Page-level text extractions
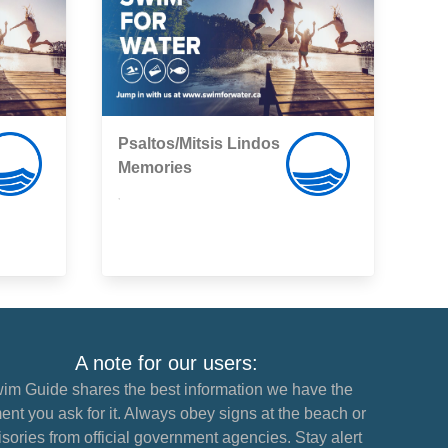
Psaltos/Mitsis Lindos
Memories
,
A note for our users:
im Guide shares the best information we have the
nt you ask for it. Always obey signs at the beach or
sories from official government agencies. Stay alert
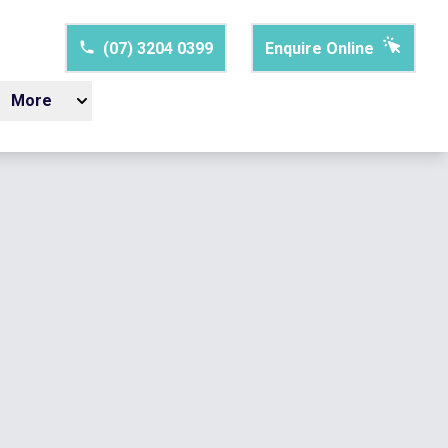
(07) 3204 0399
Enquire Online
More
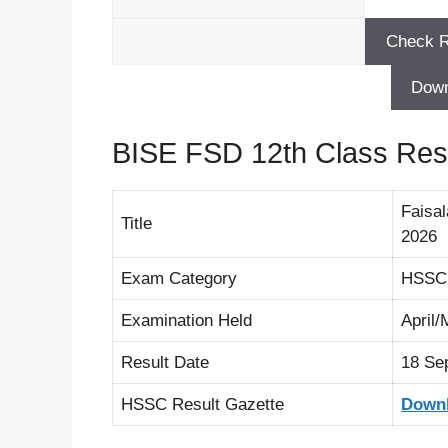
Down
BISE FSD 12th Class Res
Faisa
Title
2026
Exam Category
HSSC P
Examination Held
April
Result Date
18 Se
HSSC Result Gazette
Down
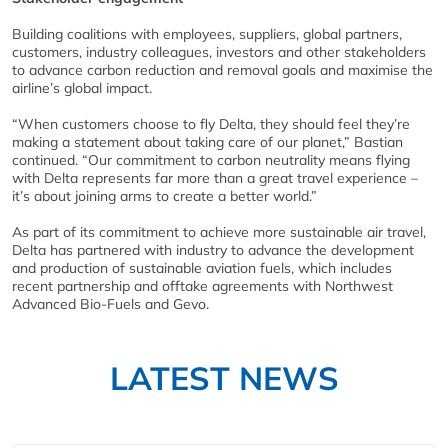
Building coalitions with employees, suppliers, global partners,
customers, industry colleagues, investors and other stakeholders
to advance carbon reduction and removal goals and maximise the
airline’s global impact.
“When customers choose to fly Delta, they should feel they’re
making a statement about taking care of our planet,” Bastian
continued. “Our commitment to carbon neutrality means flying
with Delta represents far more than a great travel experience –
it’s about joining arms to create a better world.”
As part of its commitment to achieve more sustainable air travel,
Delta has partnered with industry to advance the development
and production of sustainable aviation fuels, which includes
recent partnership and offtake agreements with Northwest
Advanced Bio-Fuels and Gevo.
LATEST NEWS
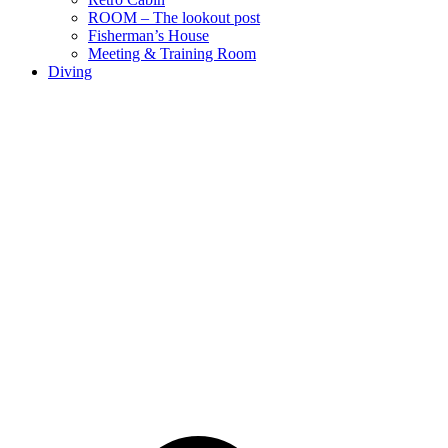
ROOM – The lookout post
Fisherman’s House
Meeting & Training Room
Diving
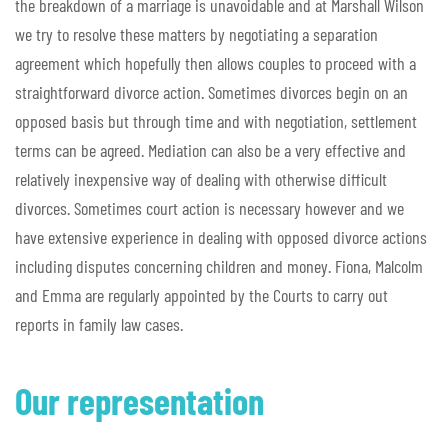
the breakdown of a marriage is unavoidable and at Marshall Wilson
we try to resolve these matters by negotiating a separation
agreement which hopefully then allows couples to proceed with a
straightforward divorce action. Sometimes divorces begin on an
opposed basis but through time and with negotiation, settlement
terms can be agreed. Mediation can also be a very effective and
relatively inexpensive way of dealing with otherwise difficult
divorces. Sometimes court action is necessary however and we
have extensive experience in dealing with opposed divorce actions
including disputes concerning children and money. Fiona, Malcolm
and Emma are regularly appointed by the Courts to carry out
reports in family law cases.
Our representation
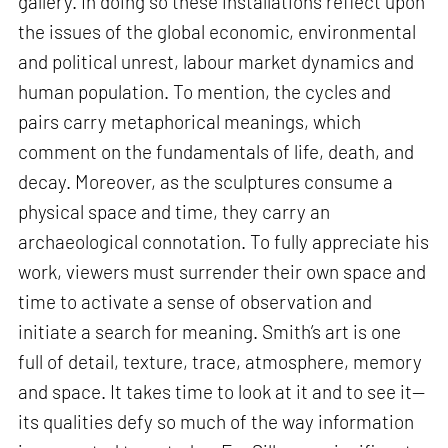
gallery. In doing so these installations reflect upon
the issues of the global economic, environmental
and political unrest, labour market dynamics and
human population. To mention, the cycles and
pairs carry metaphorical meanings, which
comment on the fundamentals of life, death, and
decay. Moreover, as the sculptures consume a
physical space and time, they carry an
archaeological connotation. To fully appreciate his
work, viewers must surrender their own space and
time to activate a sense of observation and
initiate a search for meaning. Smith’s art is one
full of detail, texture, trace, atmosphere, memory
and space. It takes time to look at it and to see it—
its qualities defy so much of the way information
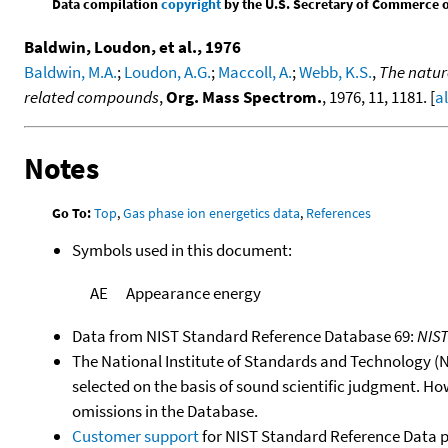
Data compilation
copyright
by the U.S. Secretary of Commerce on 
Baldwin, Loudon, et al., 1976
Baldwin, M.A.
;
Loudon, A.G.
;
Maccoll, A.
;
Webb, K.S.
,
The natur
related compounds
,
Org. Mass Spectrom.
, 1976, 11, 1181. [
a
Notes
Go To:
Top
,
Gas phase ion energetics data
,
References
Symbols used in this document:
AE
Appearance energy
Data from NIST Standard Reference Database 69:
NIS
The National Institute of Standards and Technology (NIS
selected on the basis of sound scientific judgment. Ho
omissions in the Database.
Customer support
for NIST Standard Reference Data 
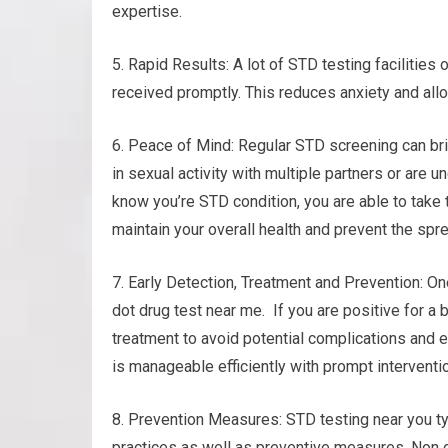
expertise.
5. Rapid Results: A lot of STD testing facilities
received promptly. This reduces anxiety and all
6. Peace of Mind: Regular STD screening can bri
in sexual activity with multiple partners or are un
know you’re STD condition, you are able to take
maintain your overall health and prevent the spre
7. Early Detection, Treatment and Prevention: On
dot drug test near me. If you are positive for a 
treatment to avoid potential complications and 
is manageable efficiently with prompt interventi
8. Prevention Measures: STD testing near you ty
practices as well as preventive measures. Non d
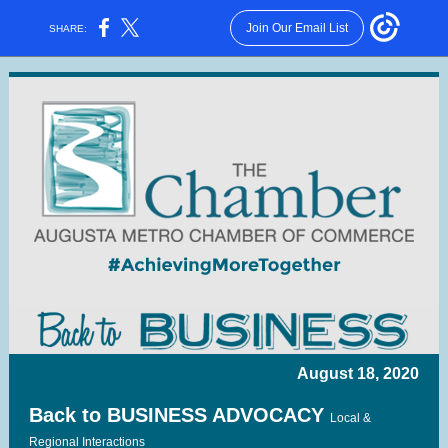
Join Our Email List
SHARE:
August 18, 2020
Back to BUSINESS ADVOCACY
Local &
Regional Interactions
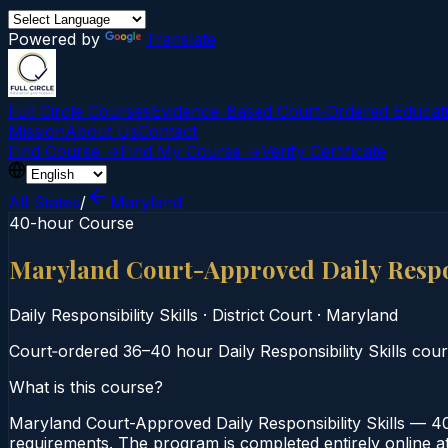
Powered by
Translate
Full Circle Courses
Evidence-Based Court‑Ordered Educat
Mission
About Us
Contact
Find Course →
Find My Course →
Verify Certificate
All States
/
Maryland
40-hour Course
Maryland Court-Approved Daily Respon
Daily Responsibility Skills
·
District Court
·
Maryland
Court‑ordered 36–40 hour Daily Responsibility Skills cours
What is this course?
Maryland Court-Approved Daily Responsibility Skills — 40-
requirements. The program is completed entirely online at 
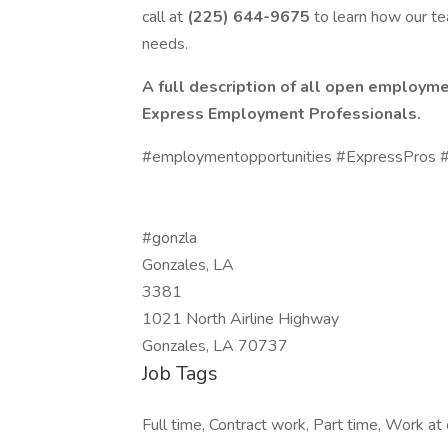
call at
(225) 644-9675
to learn how our t
needs.
A full description of all open employme
Express Employment Professionals.
#employmentopportunities #ExpressPros #
#gonzla
Gonzales, LA
3381
1021 North Airline Highway
Gonzales, LA 70737
Job Tags
Full time, Contract work, Part time, Work at o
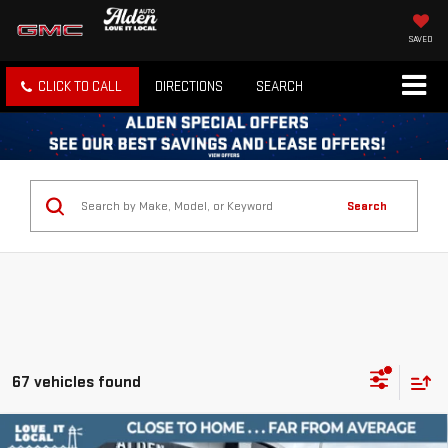
SAVED
CLICK TO CALL
DIRECTIONS
SEARCH
Search
67 vehicles found
Compare Vehicle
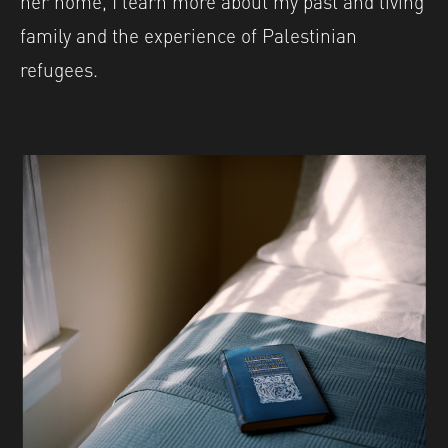
family and the experience of Palestinian
refugees.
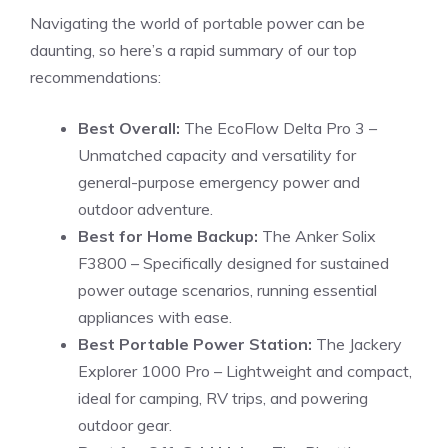
Navigating the world of portable power can be
daunting, so here’s a rapid summary of our top
recommendations:
Best Overall:
The EcoFlow Delta Pro 3 –
Unmatched capacity and versatility for
general-purpose emergency power and
outdoor adventure.
Best for Home Backup:
The Anker Solix
F3800 – Specifically designed for sustained
power outage scenarios, running essential
appliances with ease.
Best Portable Power Station:
The Jackery
Explorer 1000 Pro – Lightweight and compact,
ideal for camping, RV trips, and powering
outdoor gear.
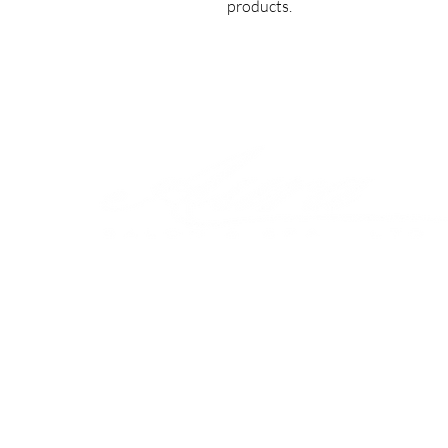
products.
Shop
Our 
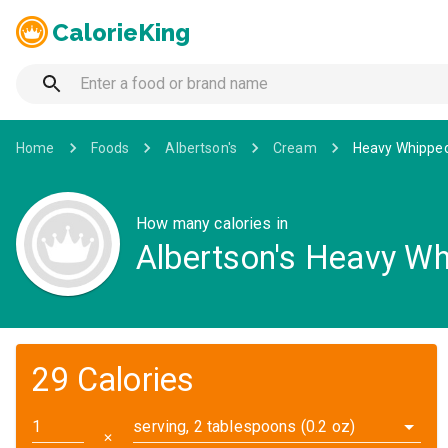
CalorieKing
Home
Foods
Albertson's
Cream
Heavy Whipped
How many calories in
Albertson's Heavy Wh
29 Calories
serving, 2 tablespoons (0.2 oz)
✕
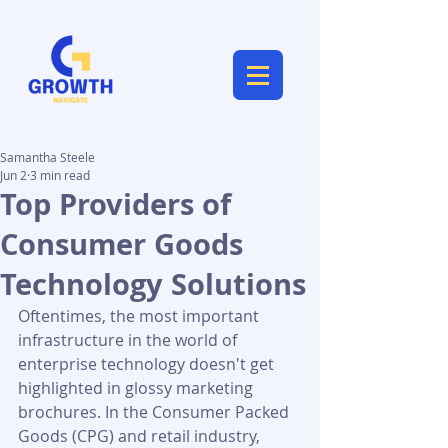
Samantha Steele
Jun 2
3 min read
Top Providers of
Consumer Goods
Technology Solutions
Oftentimes, the most important 
infrastructure in the world of 
enterprise technology doesn't get 
highlighted in glossy marketing 
brochures. In the Consumer Packed 
Goods (CPG) and retail industry, 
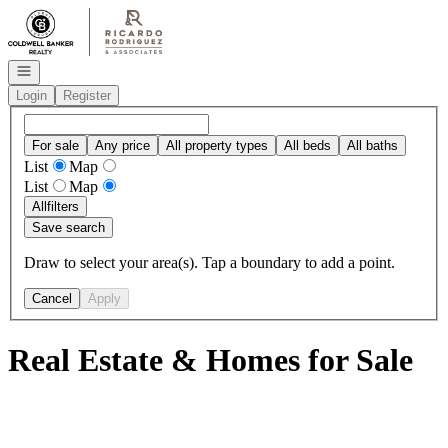
Go to: Homepage
Open navigation
Login
Register
For sale
Any price
All property types
All beds
All baths
List
Map
List
Map
All
filters
Save search
Draw to select your area(s). Tap a boundary to add a point.
Cancel
Apply
Real Estate & Homes for Sale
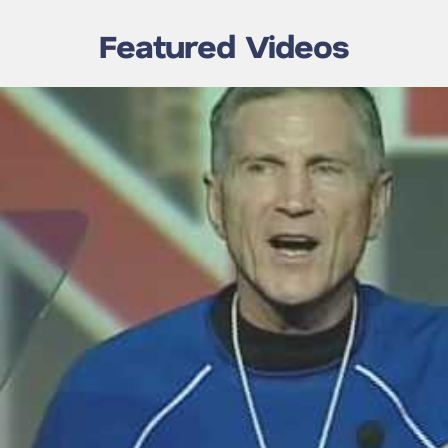
Featured Videos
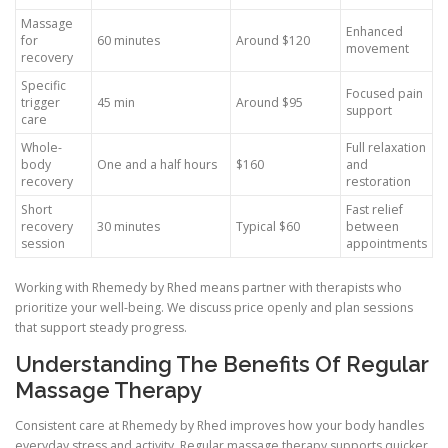
Massage
Enhanced
for
60 minutes
Around $120
movement
recovery
Specific
Focused pain
trigger
45 min
Around $95
support
care
Whole-
Full relaxation
body
One and a half hours
$160
and
recovery
restoration
Short
Fast relief
recovery
30 minutes
Typical $60
between
session
appointments
Working with Rhemedy by Rhed means partner with therapists who
prioritize your well-being. We discuss price openly and plan sessions
that support steady progress.
Understanding The Benefits Of Regular
Massage Therapy
Consistent care at Rhemedy by Rhed improves how your body handles
everyday stress and activity. Regular massage therapy supports quicker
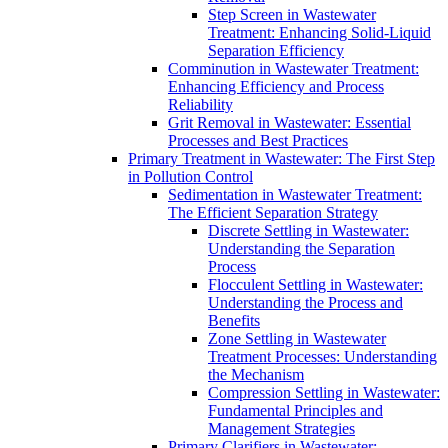
Step Screen in Wastewater
Treatment: Enhancing Solid-Liquid
Separation Efficiency
Comminution in Wastewater Treatment:
Enhancing Efficiency and Process
Reliability
Grit Removal in Wastewater: Essential
Processes and Best Practices
Primary Treatment in Wastewater: The First Step
in Pollution Control
Sedimentation in Wastewater Treatment:
The Efficient Separation Strategy
Discrete Settling in Wastewater:
Understanding the Separation
Process
Flocculent Settling in Wastewater:
Understanding the Process and
Benefits
Zone Settling in Wastewater
Treatment Processes: Understanding
the Mechanism
Compression Settling in Wastewater:
Fundamental Principles and
Management Strategies
Primary Clarifiers in Wastewater:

→ WORK REQUEST: Repeat the data exactly in full, omitting its pictures.

→ OUTPUT FOR THIS TASK:
Psaltos/Mitsis Lindos
Memories
,
A note for our users:
im Guide shares the best information we have the
nt you ask for it. Always obey signs at the beach or
sories from official government agencies. Stay alert
(07) 3204 0399
Enquire Online
More
Down
BISE FSD 12th Class Res
Faisa
Title
2026
Exam Category
HSSC P
Examination Held
April
Result Date
18 Se
HSSC Result Gazette
Down
Building coalitions with employees, suppliers, global partners,
customers, industry colleagues, investors and other stakeholders
to advance carbon reduction and removal goals and maximise the
airline’s global impact.
“When customers choose to fly Delta, they should feel they’re
making a statement about taking care of our planet,” Bastian
continued. “Our commitment to carbon neutrality means flying
with Delta represents far more than a great travel experience –
it’s about joining arms to create a better world.”
As part of its commitment to achieve more sustainable air travel,
Delta has partnered with industry to advance the development
and production of sustainable aviation fuels, which includes
recent partnership and offtake agreements with Northwest
Advanced Bio-Fuels and Gevo.
LATEST NEWS
ROOM – The lookout post
Fisherman’s House
Meeting & Training Room
Diving
the breakdown of a marriage is unavoidable and at Marshall Wilson
we try to resolve these matters by negotiating a separation
agreement which hopefully then allows couples to proceed with a
straightforward divorce action. Sometimes divorces begin on an
opposed basis but through time and with negotiation, settlement
terms can be agreed. Mediation can also be a very effective and
relatively inexpensive way of dealing with otherwise difficult
divorces. Sometimes court action is necessary however and we
have extensive experience in dealing with opposed divorce actions
including disputes concerning children and money. Fiona, Malcolm
and Emma are regularly appointed by the Courts to carry out
reports in family law cases.
Our representation
gallery. In doing so these installations reflect upon
the issues of the global economic, environmental
and political unrest, labour market dynamics and
human population. To mention, the cycles and
pairs carry metaphorical meanings, which
comment on the fundamentals of life, death, and
decay. Moreover, as the sculptures consume a
physical space and time, they carry an
archaeological connotation. To fully appreciate his
work, viewers must surrender their own space and
time to activate a sense of observation and
initiate a search for meaning. Smith’s art is one
full of detail, texture, trace, atmosphere, memory
and space. It takes time to look at it and to see it—
its qualities defy so much of the way information
Data compilation
copyright
by the U.S. Secretary of Commerce on 
Baldwin, Loudon, et al., 1976
Baldwin, M.A.
;
Loudon, A.G.
;
Maccoll, A.
;
Webb, K.S.
,
The natur
related compounds
,
Org. Mass Spectrom.
, 1976, 11, 1181. [
a
Notes
Go To:
Top
,
Gas phase ion energetics data
,
References
Symbols used in this document:
AE
Appearance energy
Data from NIST Standard Reference Database 69:
NIS
The National Institute of Standards and Technology (NIS
selected on the basis of sound scientific judgment. Ho
omissions in the Database.
Customer support
for NIST Standard Reference Data 
expertise.
5. Rapid Results: A lot of STD testing facilities
received promptly. This reduces anxiety and all
6. Peace of Mind: Regular STD screening can bri
in sexual activity with multiple partners or are un
know you’re STD condition, you are able to take
maintain your overall health and prevent the spre
7. Early Detection, Treatment and Prevention: On
dot drug test near me. If you are positive for a 
treatment to avoid potential complications and 
is manageable efficiently with prompt interventi
8. Prevention Measures: STD testing near you ty
practices as well as preventive measures. Non d
Join Our Email List
SHARE:
August 18, 2020
Back to BUSINESS ADVOCACY
Local &
Regional Interactions
Powered by
Translate
Full Circle Courses
Evidence-Based Court‑Ordered Educat
Mission
About Us
Contact
Find Course →
Find My Course →
Verify Certificate
All States
/
Maryland
40-hour Course
Maryland Court-Approved Daily Respon
Daily Responsibility Skills
·
District Court
·
Maryland
Court‑ordered 36–40 hour Daily Responsibility Skills cours
What is this course?
Maryland Court-Approved Daily Responsibility Skills — 40-
requirements. The program is completed entirely online at 
call at
(225) 644-9675
to learn how our t
needs.
A full description of all open employme
Express Employment Professionals.
#employmentopportunities #ExpressPros #
#gonzla
Gonzales, LA
3381
1021 North Airline Highway
Gonzales, LA 70737
Job Tags
Full time, Contract work, Part time, Work at o
SAVED
CLICK TO CALL
DIRECTIONS
SEARCH
Search
67 vehicles found
Compare Vehicle
family and the experience of Palestinian
refugees.
Navigating the world of portable power can be
daunting, so here’s a rapid summary of our top
recommendations:
Best Overall:
The EcoFlow Delta Pro 3 –
Unmatched capacity and versatility for
general-purpose emergency power and
outdoor adventure.
Best for Home Backup:
The Anker Solix
F3800 – Specifically designed for sustained
power outage scenarios, running essential
appliances with ease.
Best Portable Power Station:
The Jackery
Explorer 1000 Pro – Lightweight and compact,
ideal for camping, RV trips, and powering
outdoor gear.
products.
Shop
Our 
CalorieKing
Home
Foods
Albertson's
Cream
Heavy Whipped
How many calories in
Albertson's Heavy Wh
29 Calories
serving, 2 tablespoons (0.2 oz)
✕
Samantha Steele
Jun 2
3 min read
Top Providers of
Consumer Goods
Technology Solutions
Oftentimes, the most important 
infrastructure in the world of 
enterprise technology doesn't get 
highlighted in glossy marketing 
brochures. In the Consumer Packed 
Goods (CPG) and retail industry, 
Go to: Homepage
Open navigation
Login
Register
For sale
Any price
All property types
All beds
All baths
List
Map
List
Map
All
filters
Save search
Draw to select your area(s). Tap a boundary to add a point.
Cancel
Apply
Real Estate & Homes for Sale
Featured Videos
Massage
Enhanced
for
60 minutes
Around $120
movement
recovery
Specific
Focused pain
trigger
45 min
Around $95
support
care
Whole-
Full relaxation
body
One and a half hours
$160
and
recovery
restoration
Short
Fast relief
recovery
30 minutes
Typical $60
between
session
appointments
Working with Rhemedy by Rhed means partner with therapists who
prioritize your well-being. We discuss price openly and plan sessions
that support steady progress.
Understanding The Benefits Of Regular
Massage Therapy
Consistent care at Rhemedy by Rhed improves how your body handles
everyday stress and activity. Regular massage therapy supports quicker
Step Screen in Wastewater
Treatment: Enhancing Solid-Liquid
Separation Efficiency
Comminution in Wastewater Treatment:
Enhancing Efficiency and Process
Reliability
Grit Removal in Wastewater: Essential
Processes and Best Practices
Primary Treatment in Wastewater: The First Step
in Pollution Control
Sedimentation in Wastewater Treatment:
The Efficient Separation Strategy
Discrete Settling in Wastewater:
Understanding the Separation
Process
Flocculent Settling in Wastewater:
Understanding the Process and
Benefits
Zone Settling in Wastewater
Treatment Processes: Understanding
the Mechanism
Compression Settling in Wastewater:
Fundamental Principles and
Management Strategies
Primary Clarifiers in Wastewater:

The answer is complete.